= Wang algebra =

Algebraic structure in network theory

In algebra and network theory, a Wang algebra is a commutative algebra $A$, over a field or (more generally) a commutative unital ring, in which $A$ has two additional properties:
(Rule i) For all elements x of $A$, x + x = 0 (universal additive nilpotency of degree 1).
(Rule ii) For all elements x of $A$, x'x = 0 (universal multiplicative nilpotency of degree 1).

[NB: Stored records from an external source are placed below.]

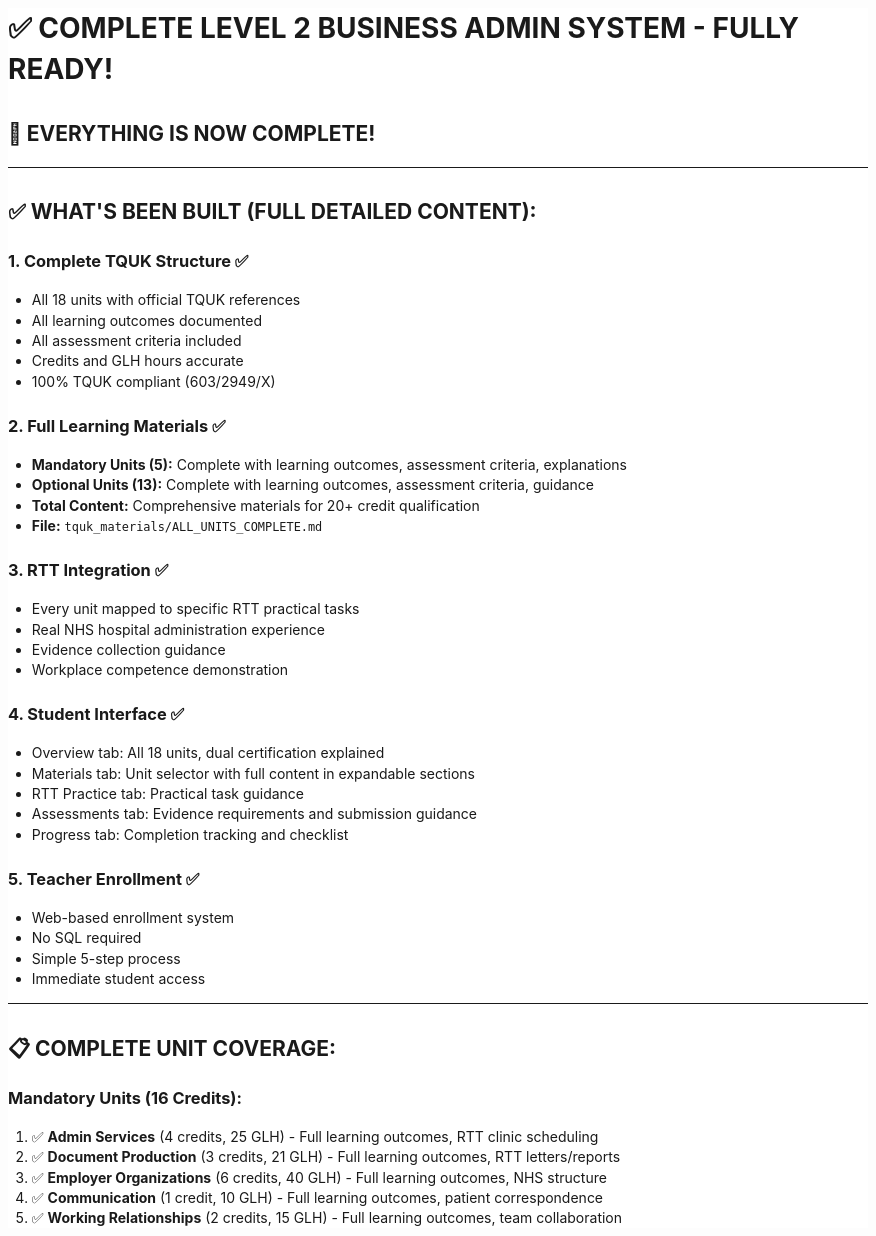 # ✅ COMPLETE LEVEL 2 BUSINESS ADMIN SYSTEM - FULLY READY!

## 🎉 EVERYTHING IS NOW COMPLETE!

---

## ✅ WHAT'S BEEN BUILT (FULL DETAILED CONTENT):

### **1. Complete TQUK Structure** ✅
- All 18 units with official TQUK references
- All learning outcomes documented
- All assessment criteria included
- Credits and GLH hours accurate
- 100% TQUK compliant (603/2949/X)

### **2. Full Learning Materials** ✅
- **Mandatory Units (5):** Complete with learning outcomes, assessment criteria, explanations
- **Optional Units (13):** Complete with learning outcomes, assessment criteria, guidance
- **Total Content:** Comprehensive materials for 20+ credit qualification
- **File:** `tquk_materials/ALL_UNITS_COMPLETE.md`

### **3. RTT Integration** ✅
- Every unit mapped to specific RTT practical tasks
- Real NHS hospital administration experience
- Evidence collection guidance
- Workplace competence demonstration

### **4. Student Interface** ✅
- Overview tab: All 18 units, dual certification explained
- Materials tab: Unit selector with full content in expandable sections
- RTT Practice tab: Practical task guidance
- Assessments tab: Evidence requirements and submission guidance
- Progress tab: Completion tracking and checklist

### **5. Teacher Enrollment** ✅
- Web-based enrollment system
- No SQL required
- Simple 5-step process
- Immediate student access

---

## 📋 COMPLETE UNIT COVERAGE:

### **Mandatory Units (16 Credits):**
1. ✅ **Admin Services** (4 credits, 25 GLH) - Full learning outcomes, RTT clinic scheduling
2. ✅ **Document Production** (3 credits, 21 GLH) - Full learning outcomes, RTT letters/reports
3. ✅ **Employer Organizations** (6 credits, 40 GLH) - Full learning outcomes, NHS structure
4. ✅ **Communication** (1 credit, 10 GLH) - Full learning outcomes, patient correspondence
5. ✅ **Working Relationships** (2 credits, 15 GLH) - Full learning outcomes, team collaboration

==History and applications==
Rules (i) and (ii) were originally published by K. T. Wang (Wang Ki-Tung, 王 季同) in 1934 as part of a method for analyzing electrical networks. From 1935 to 1940, several Chinese electrical engineering researchers published papers on the method. The original Wang algebra is the Grassmann algebra over the finite field mod 2. At the 57th annual meeting of the American Mathematical Society, held on December 27–29, 1950, Raoul Bott and Richard Duffin introduced the concept of a Wang algebra in their abstract (number 144t) The Wang algebra of networks. They gave an interpretation of the Wang algebra as a particular type of Grassmann algebra mod 2. In 1969 Wai-Kai Chen used the Wang algebra formulation to give a unification of several different techniques for generating the trees of a graph. The Wang algebra formulation has been used to systematically generate King-Altman directed graph patterns. Such patterns are useful in deriving rate equations in the theory of enzyme kinetics.

According to Guo Jinhai, professor in the Institute for the History of Natural Sciences of the Chinese Academy of Sciences, Wang Ki Tung's pioneering method of analyzing electrical networks significantly promoted electrical engineering not only in China but in the rest of the world; the Wang algebra formulation is useful in electrical networks for solving problems involving topological methods, graph theory, and Hamiltonian cycles.

==Wang Algebra and the Spanning Trees of a Graph==
- The Wang Rules for Finding all Spanning Trees of a Graph G
1. For each node write the sum of all the edge-labels that meet that node.
2. Leave out one node and take the product of the sums of labels for all the remaining nodes.
3. Expand the product in 2. using the Wang algebra.
4. The terms in the sum of the expansion obtained in 3. are in 1-1 correspondence with the spanning trees in the graph.